My point is that many non-religious types find beauty in the natural world, joy from watching their children grow up, are law abiding and do good in the community. They also explore that big question -- where did all this come from? --they just do so through different means than most religious persons. Side note: It gets really fascinating when you find a religious scientist that blends their faith with their religion! (sometimes in a good way and sometimes in a very muddled way)

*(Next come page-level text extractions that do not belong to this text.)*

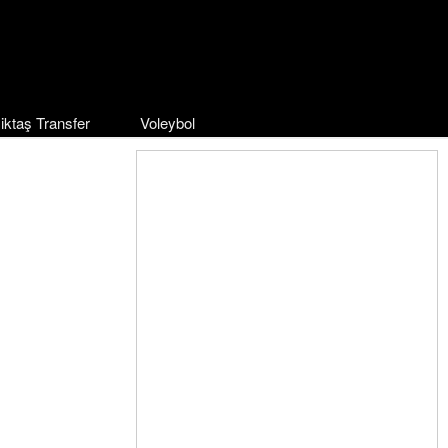
iktaş Transfer
Voleybol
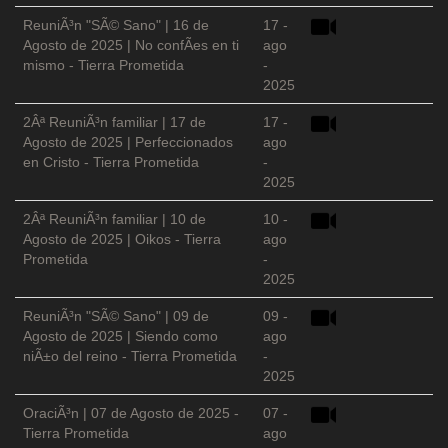
ReuniÃ³n "SÃ© Sano" | 16 de
17 -
Agosto de 2025 | No confÃ­es en ti
ago
mismo - Tierra Prometida
-
2025
2Âª ReuniÃ³n familiar | 17 de
17 -
Agosto de 2025 | Perfeccionados
ago
en Cristo - Tierra Prometida
-
2025
2Âª ReuniÃ³n familiar | 10 de
10 -
Agosto de 2025 | Oikos - Tierra
ago
Prometida
-
2025
ReuniÃ³n "SÃ© Sano" | 09 de
09 -
Agosto de 2025 | Siendo como
ago
niÃ±o del reino - Tierra Prometida
-
2025
OraciÃ³n | 07 de Agosto de 2025 -
07 -
Tierra Prometida
ago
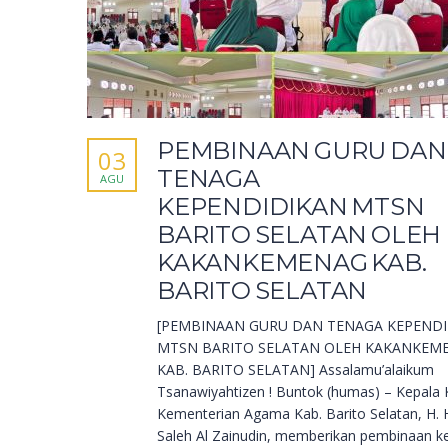
PEMBINAAN GURU DAN
03
TENAGA
AGU
KEPENDIDIKAN MTSN
BARITO SELATAN OLEH
KAKANKEMENAG KAB.
BARITO SELATAN
[PEMBINAAN GURU DAN TENAGA KEPEND
MTSN BARITO SELATAN OLEH KAKANKEM
KAB. BARITO SELATAN] Assalamu’alaikum
Tsanawiyahtizen ! Buntok (humas) – Kepala 
Kementerian Agama Kab. Barito Selatan, H. H
Saleh Al Zainudin, memberikan pembinaan k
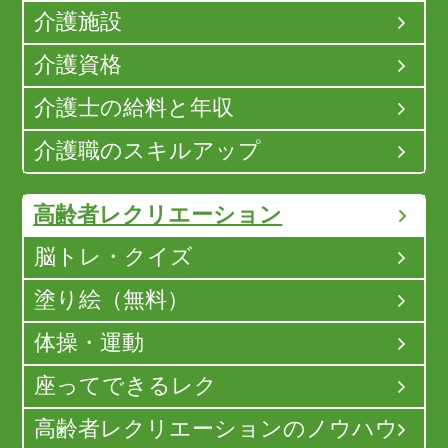
介護施設
介護資格
介護士の給料と年収
介護職のスキルアップ
高齢者レクリエーション
脳トレ・クイズ
塗り絵（無料）
体操・運動
座ってできるレク
高齢者レクリエーションのノウハウ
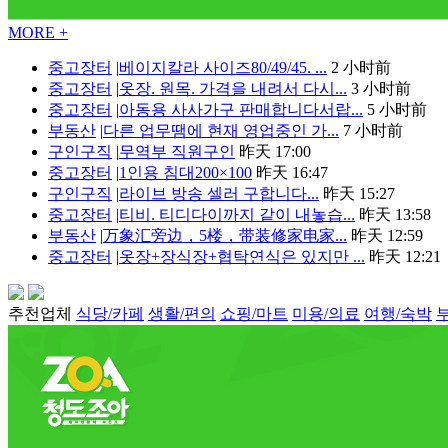
MORE +
중고장터
|
베이지칼라 사이즈80/49/45. ...
2 小时前
중고장터
|
옷장. 원목. 가격을 내려서 다시...
3 小时前
중고장터
|
아동용 사사가구 판매합니다서랍...
5 小时前
부동산
|
다른 업무땜에 현재 영업중인 가...
7 小时前
구인구직
|
무역부 직원구인
昨天 17:00
중고장터
|
1인용 침대200×100
昨天 16:47
구인구직
|
라이브 방송 셀러 구합니다...
昨天 15:27
중고장터
|
티비. 티디다이까지 같이 내놓습...
昨天 13:58
부동산
|
万象汇旁边，5楼，带装修家电家...
昨天 12:59
중고장터
|
옷장+장식장+협탁연식은 있지만 ...
昨天 12:21
추천업체
식당/카페
생활/편의
쇼핑/마트
미용/의료
여행/숙박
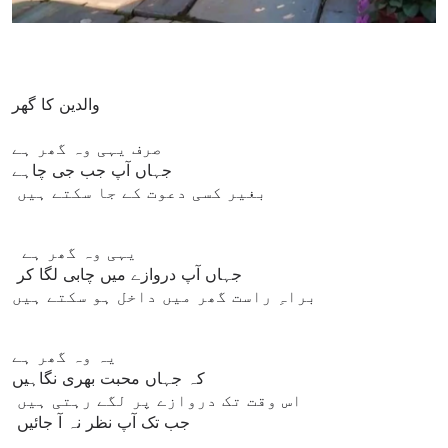
والدین کا گھر
صرف یہی وہ گھر ہے
جہاں آپ جب جی چاہے
بغیر کسی دعوت کے جا سکتے ہیں
یہی وہ گھر ہے
جہاں آپ دروازے میں چابی لگا کر
براہِ راست گھر میں داخل ہو سکتے ہیں
یہ وہ گھر ہے
کہ جہاں محبت بھری نگاہیں
اس وقت تک دروازے پر لگے رہتی ہیں
جب تک آپ نظر نہ آ جائیں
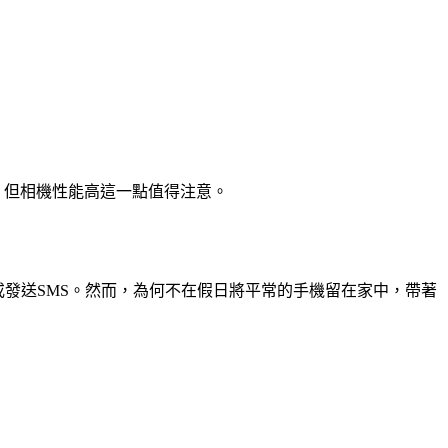
，但相機性能高這一點值得注意。
給朋友或發送SMS。然而，為何不在假日將平常的手機留在家中，帶著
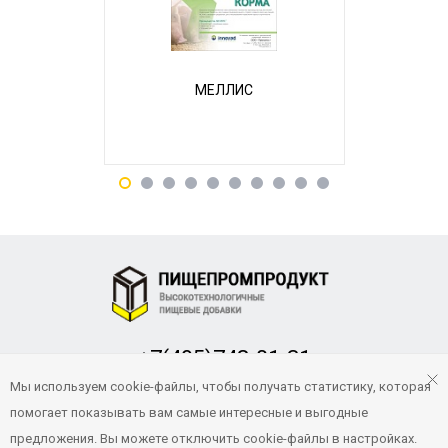
МЕЛЛИС
Бал
+7(495)748-01-31
Заказать обратный звонок
Мы используем cookie-файлы, чтобы получать статистику, которая
помогает показывать вам самые интересные и выгодные
pp-product@yandex.ru
предложения. Вы можете отключить cookie-файлы в настройках.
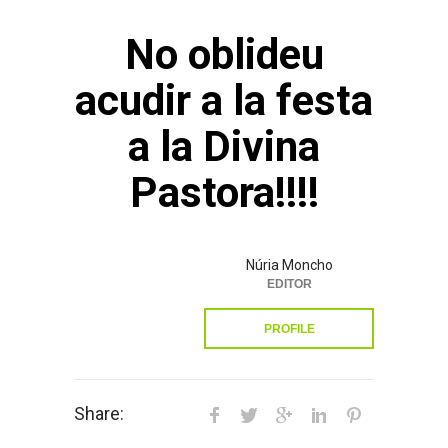
No oblideu
acudir a la festa
a la Divina
Pastora!!!!
Núria Moncho
EDITOR
PROFILE
Share:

Those interested in reading one view might want to skim this article. While I don't agree with everything Cline says, he still makes some good points.
"If someone brings it up, it is because their belief in a god is, at least in part, predicated upon the idea that their god provides meaning and purpose to their lives. This is not a bad thing — the problem lies in the fact that they cannot imagine that anyone's life can have meaning and purpose unless it happens on the same terms as their life."
Perhaps science fiction is a safe place to bridge the gap between science and religion? An example might be the original humanist Star Trek vs. the more religious Star Trek: The Next Generation. Examples like that are perfect for some constructive and educational discussions.

One last note: in a previous class it was suggested that atheism is a religion. I would gently point out that most atheists do not agree with that idea.
"Atheism is a disbelief, not a philosophy. My disbelief in the Tooth Fairy is not a philosophy of life - is it for anyone else? Furthermore, a philosophy of life is not necessarily a religion and it doesn't necessitate that a religious belief exists in the person with the philosophy."
There are, however, many atheists who do adhere to some sort of non-religious philosophy.

Whatever you do think, I can say that I've followed both sides of this topic long enough to personally think classes like this one are more of what is needed. All too often people never sit down to discuss these things. At the end of the day the regligious, non-religious, and science fiction fan all have much in common.